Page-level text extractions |
|---|
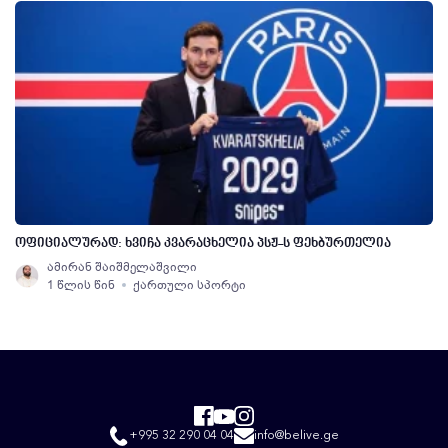
ოფიციალურად: ხვიჩა კვარაცხელია პსჟ-ს ფეხბურთელია
ამირან შაიშმელაშვილი
1 წლის წინ
ქართული სპორტი
+995 32 290 04 04
info@belive.ge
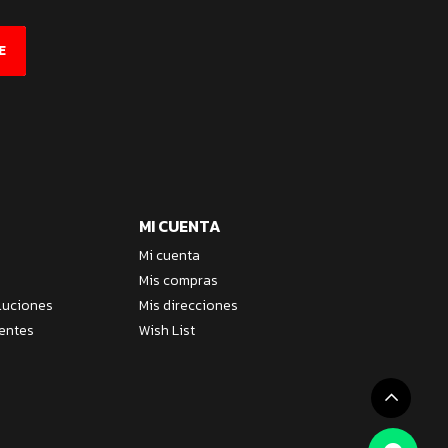
E
MI CUENTA
Mi cuenta
Mis compras
luciones
Mis direcciones
entes
Wish List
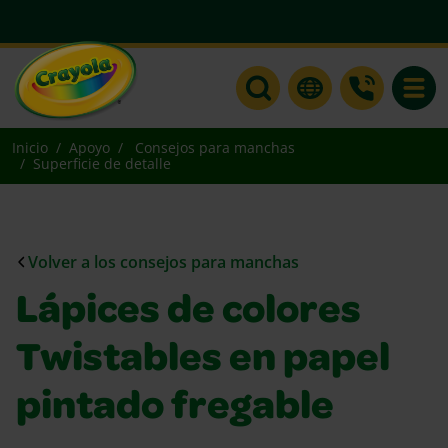
Toggle
Inicio
Apoyo
Consejos para manchas
Superficie de detalle
Volver a los consejos para manchas
Lápices de colores
Twistables en papel
pintado fregable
|---|
Return each record exactly as given, excluding any image.

ოფიციალურად: ხვიჩა კვარაცხელია პსჟ-ს ფეხბურთელია
ამირან შაიშმელაშვილი
1 წლის წინ
ქართული სპორტი
+995 32 290 04 04
info@belive.ge
E
MI CUENTA
Mi cuenta
Mis compras
luciones
Mis direcciones
entes
Wish List
Toggle
Inicio
Apoyo
Consejos para manchas
Superficie de detalle
Volver a los consejos para manchas
Lápices de colores
Twistables en papel
pintado fregable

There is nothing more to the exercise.